A decade after Hurricane Sandy, a new report by researchers from the NYU School of Global Public Health’s Center for Public Health Disaster Science describes the storm’s long-term impact on 18 counties in New York and New Jersey.
The analysis reveals a history of near-term destruction and hardship, followed by a solid resumption of many measures, suggesting that the lasting effect of Storm Sandy on the region and its population has been mitigated.
The immediate aftermath of Hurricane Sandy was dramatic: the storm damaged or destroyed 650,000 homes, claimed more than 150 lives and generated nearly $ 82 billion in damage. The new report, Ten Years After Storm Sandy: Charting a Region Recovery, examined the extent to which systems in the country’s largest metropolitan area were disrupted with lasting consequences over the next decade.
“The areas of New York and New Jersey hardest hit by Hurricane Sandy have been remarkably resilient, possibly due to their sizeable resources, effective governments and robust critical infrastructure. We found that even a massive storm like Sandy’s did not stop. basically systems for more than a year, ”said David Abramson, an associate professor of clinical practice at the NYU School of Global Public Health and lead author of the report.
“But just because there have been minimal impacts at the system level doesn’t mean there have been minimal impacts on a smaller scale. The aftermath of a storm like Sandy’s can vary enormously from house to house, resulting in uneven recovery, “added Abramson, who was a lead investigator of the Sandy Child and Family Health study, which documented well-being and recovery of New Jersey residents in the years following the storm.
“This work underscores the importance of social structures in people’s lives, particularly after a disaster,” said Alexis Merdjanoff, assistant clinical professor at the NYU School of Global Public Health and author of the new report. “That structure includes strong economic and real estate markets, as well as an effective government response. In our studies of residents with Katrina and Sandy we saw how variable it is, but overall the New York-New Jersey area has shown a solid recovery. ”Merdjanoff was also a researcher on the Sandy Child and Family Health study and continued to study the post-disaster resilience of the elderly in high-risk coastal areas.
Using publicly available data, the researchers examined the critical dimensions of disaster recovery, such as population health, regional economy, housing, education, and civic and social engagement. They included 20 years of data, a decade before and after Storm Sandy, to explore long-term trends.

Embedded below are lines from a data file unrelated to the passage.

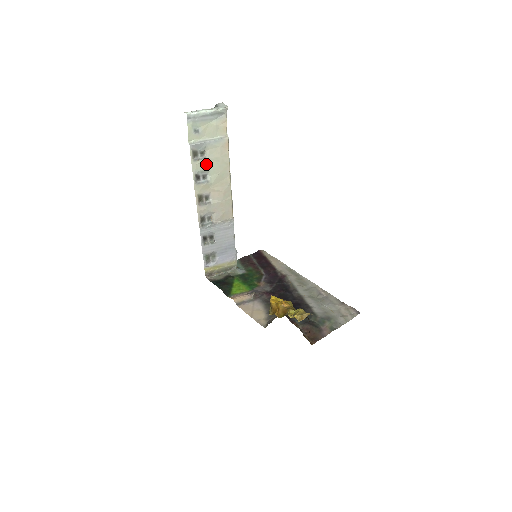
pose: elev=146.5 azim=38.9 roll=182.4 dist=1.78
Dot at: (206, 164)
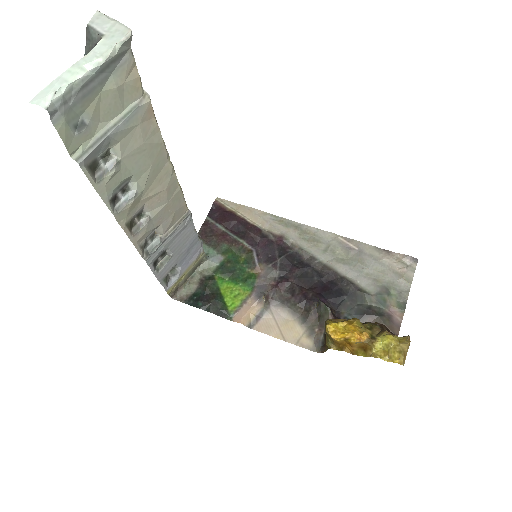
Dot at: (122, 170)
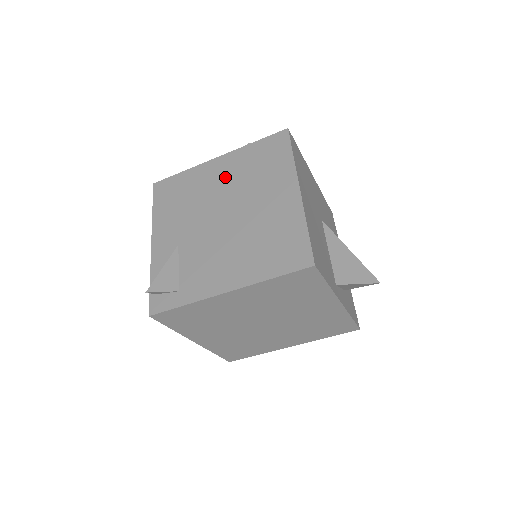
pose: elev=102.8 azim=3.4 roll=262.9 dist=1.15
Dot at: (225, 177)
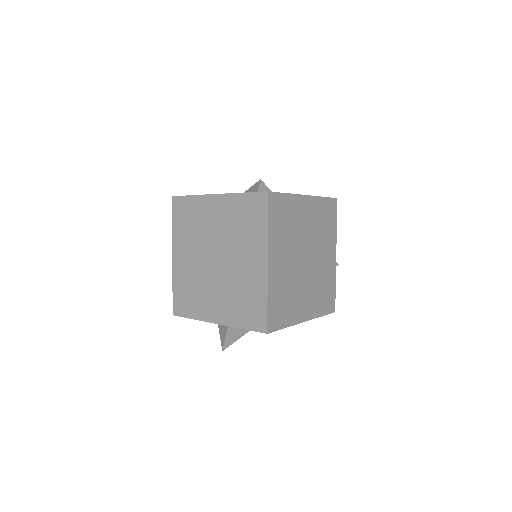
Dot at: occluded
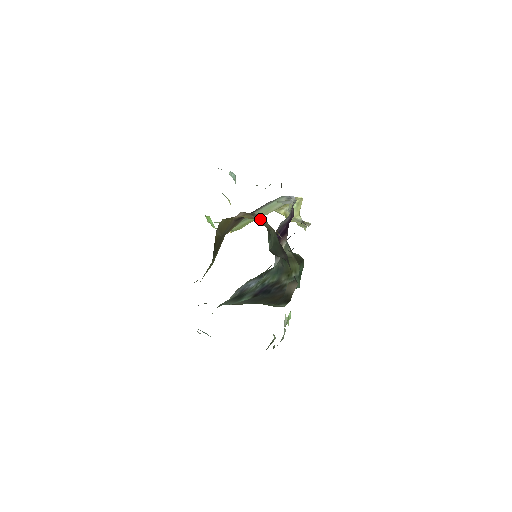
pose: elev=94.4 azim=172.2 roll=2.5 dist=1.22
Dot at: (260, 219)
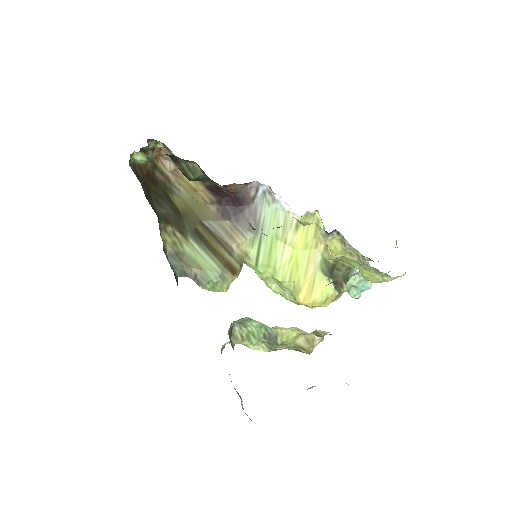
Dot at: occluded
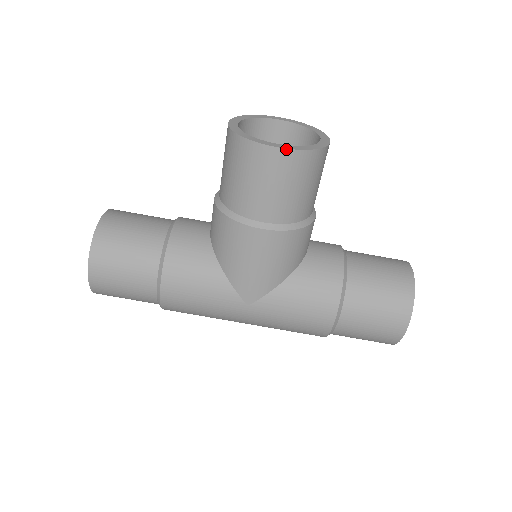
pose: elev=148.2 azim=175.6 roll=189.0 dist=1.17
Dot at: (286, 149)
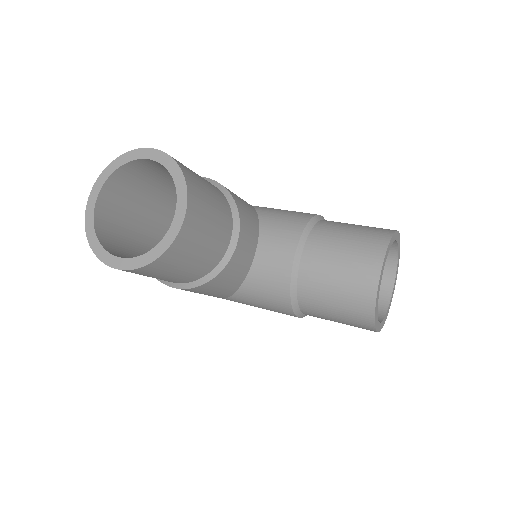
Dot at: occluded
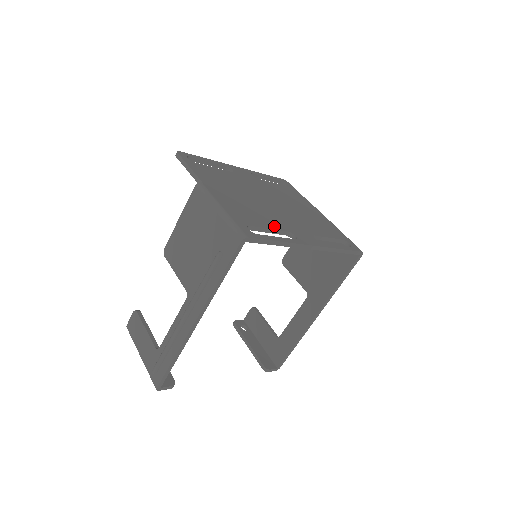
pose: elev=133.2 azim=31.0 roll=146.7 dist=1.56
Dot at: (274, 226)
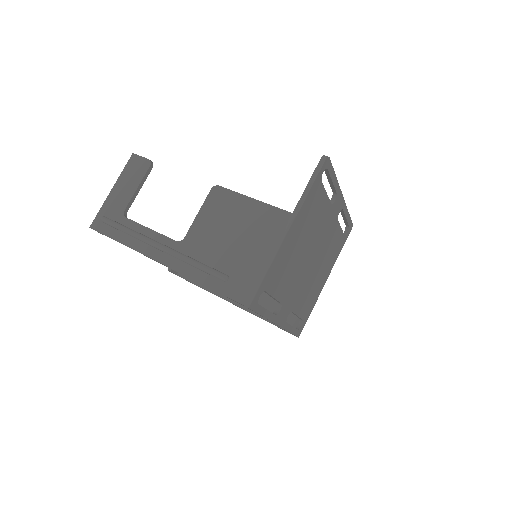
Dot at: (280, 295)
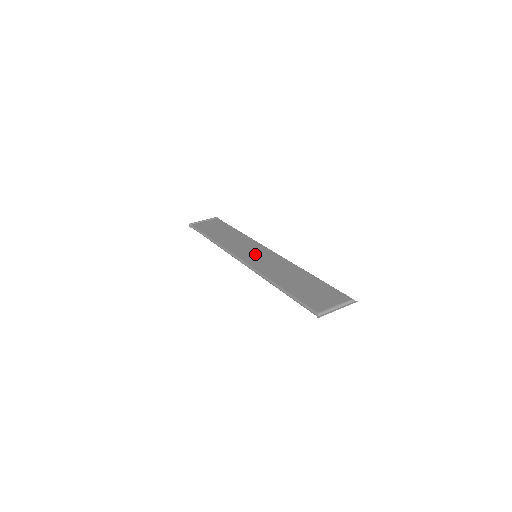
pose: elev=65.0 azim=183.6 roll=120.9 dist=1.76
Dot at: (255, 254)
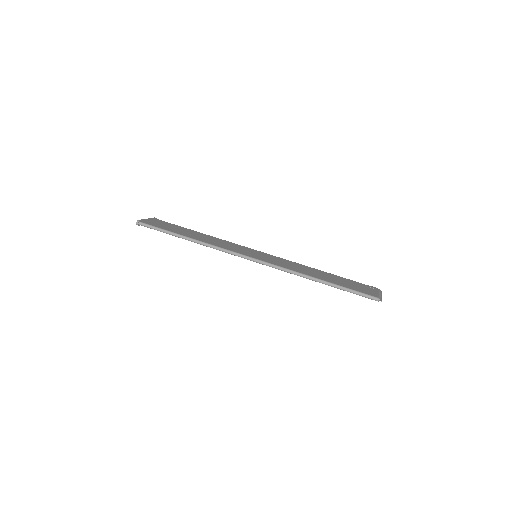
Dot at: (256, 254)
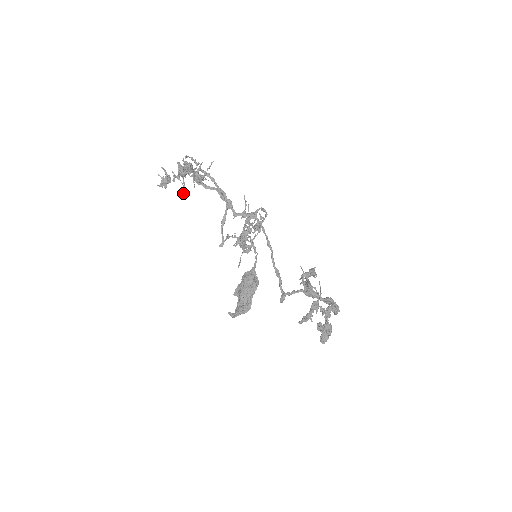
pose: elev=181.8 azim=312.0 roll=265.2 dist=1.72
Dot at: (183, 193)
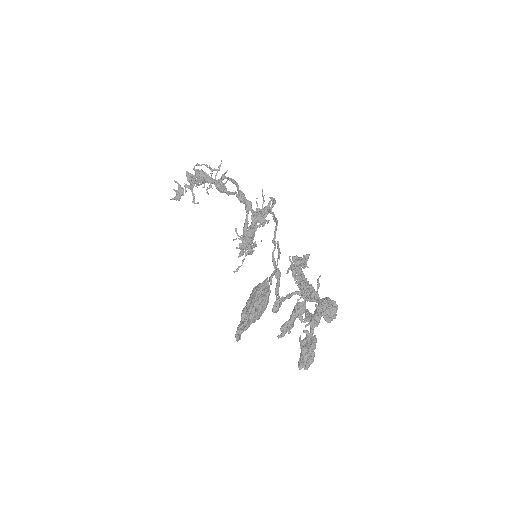
Dot at: (192, 201)
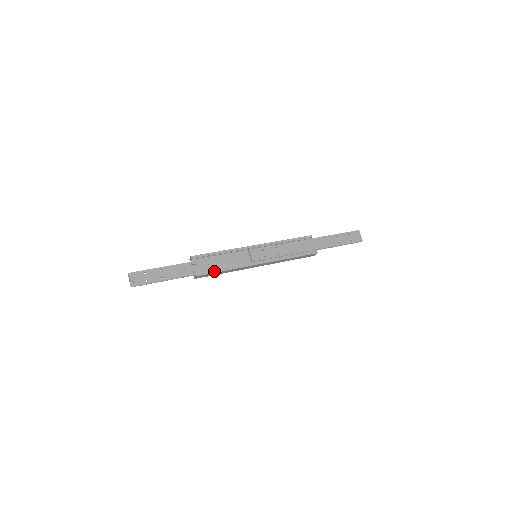
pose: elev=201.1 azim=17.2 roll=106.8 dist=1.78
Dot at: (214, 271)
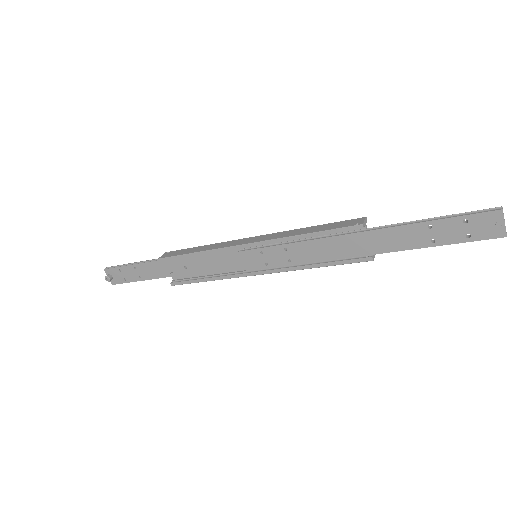
Dot at: (193, 281)
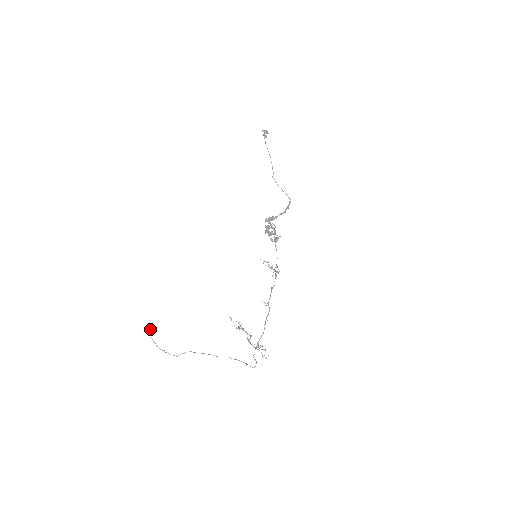
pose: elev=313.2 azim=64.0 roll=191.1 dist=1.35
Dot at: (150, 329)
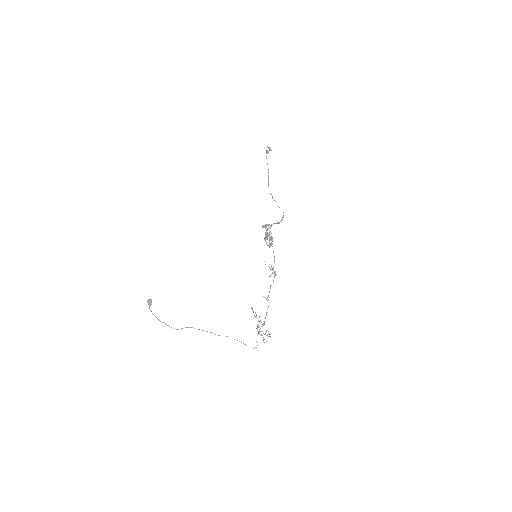
Dot at: (149, 301)
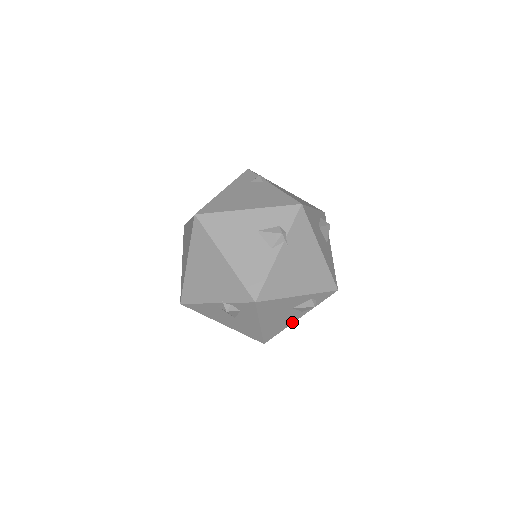
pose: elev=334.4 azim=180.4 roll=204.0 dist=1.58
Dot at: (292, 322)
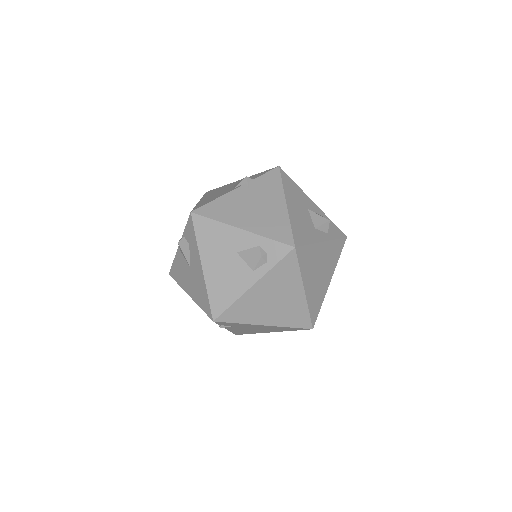
Dot at: (244, 290)
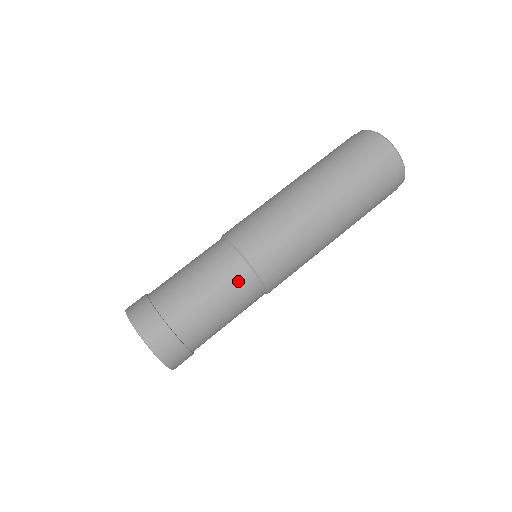
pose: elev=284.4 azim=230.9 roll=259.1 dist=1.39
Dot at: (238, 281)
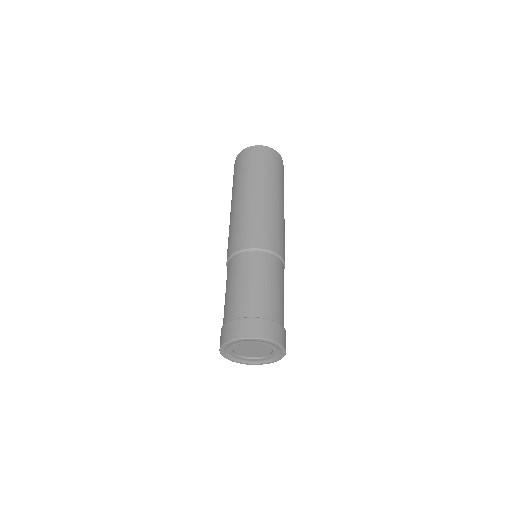
Dot at: (264, 263)
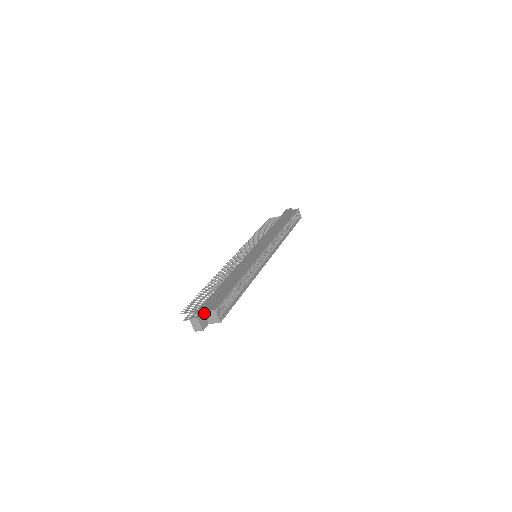
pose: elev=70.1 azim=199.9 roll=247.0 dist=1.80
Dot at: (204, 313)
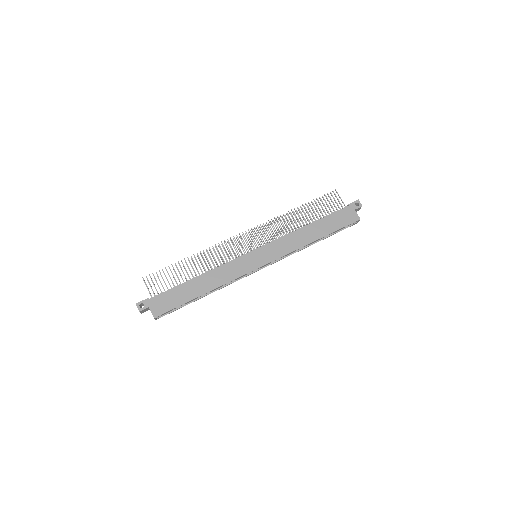
Dot at: (149, 308)
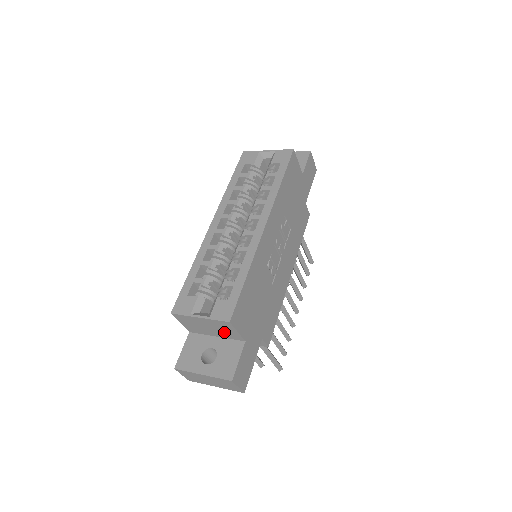
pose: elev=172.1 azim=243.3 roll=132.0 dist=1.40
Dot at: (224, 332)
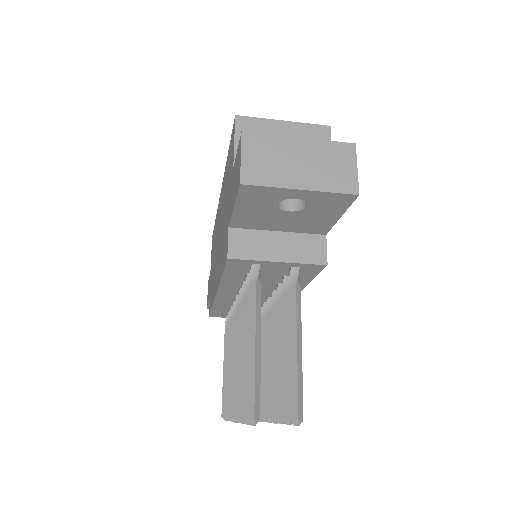
Dot at: occluded
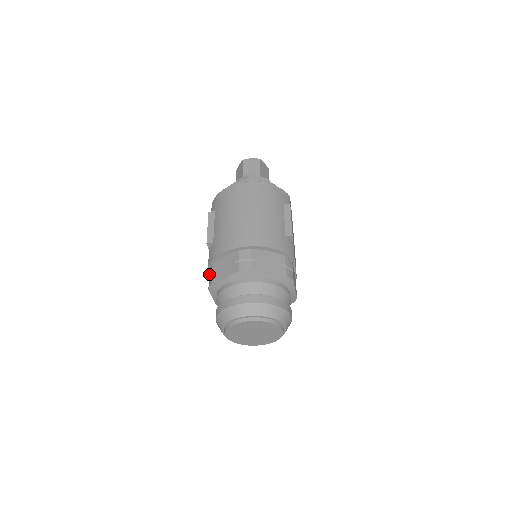
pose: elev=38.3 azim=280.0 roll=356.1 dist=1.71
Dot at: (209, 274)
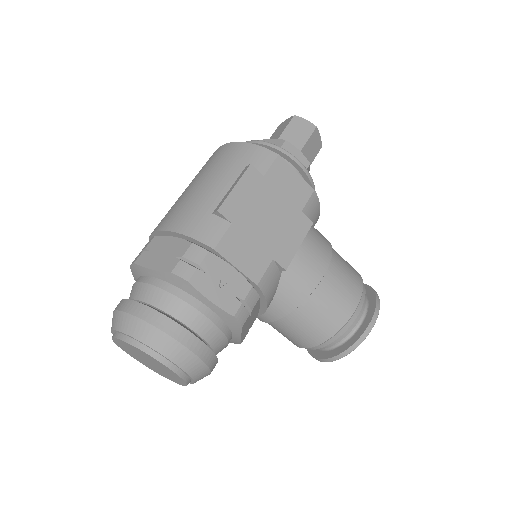
Dot at: occluded
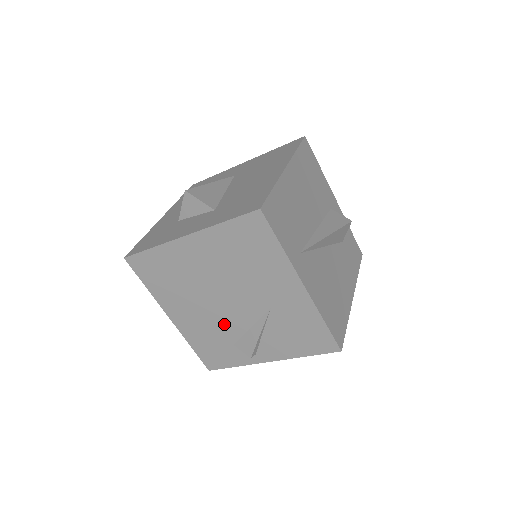
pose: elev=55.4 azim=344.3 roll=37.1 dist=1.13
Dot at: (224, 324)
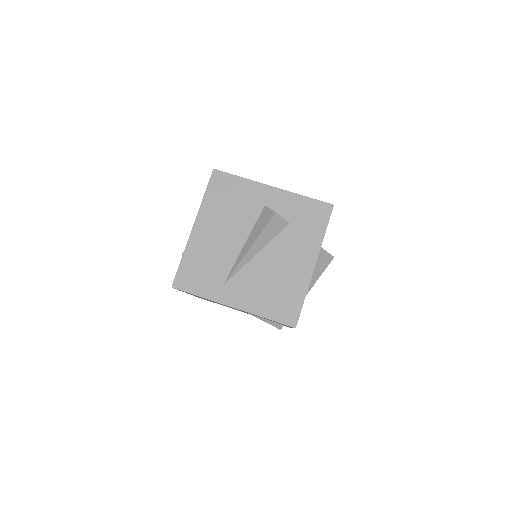
Dot at: occluded
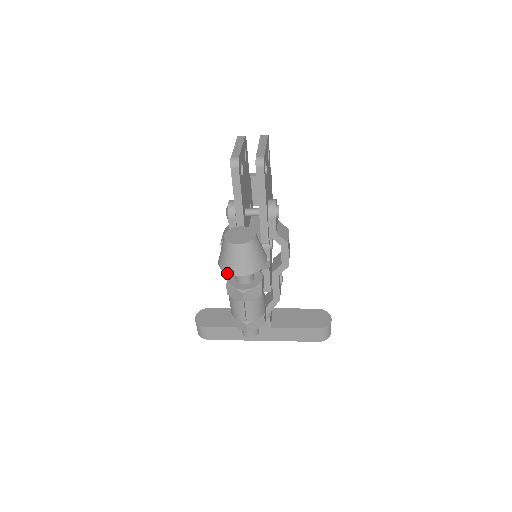
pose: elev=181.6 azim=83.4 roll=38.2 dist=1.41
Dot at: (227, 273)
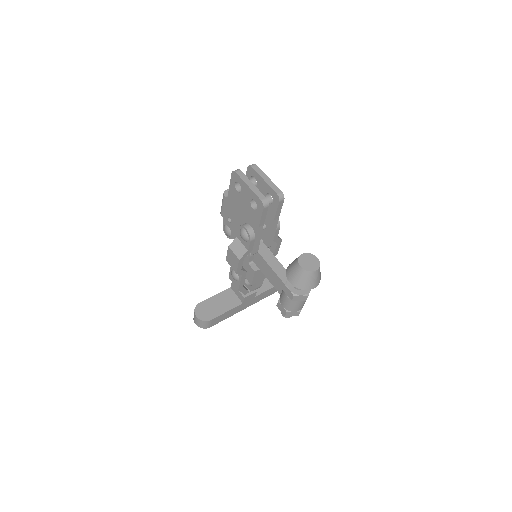
Dot at: occluded
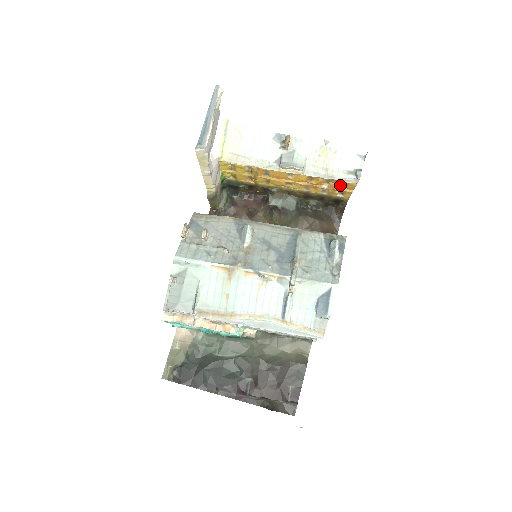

Their analysis focused on 18 counties in New Jersey and New York as the areas most affected by Storm Sandy: Atlantic, Bergen, Cape May, Essex, Hudson, Middlesex, Monmouth, Ocean and Union in New Jersey; and Bronx, Kings (Brooklyn), New York (Manhattan), Nassau, Queens, Richmond (Staten Island), Suffolk, Westchester and Rockland in New York.
Their key findings:
- New York City, especially Manhattan, provided substantial financial stability to the region, thanks to highly skilled industries (eg Wall Street, media) that grew rapidly after the disaster. The hurricane had only a limited and short-lived effect on employment trends in the affected counties. The 2008-2009 recession and the COVID-19 pandemic had far more pronounced economic impacts than the storm.
- The hurricane did not have a measurable effect on social and civic engagement measures, including crime and voting.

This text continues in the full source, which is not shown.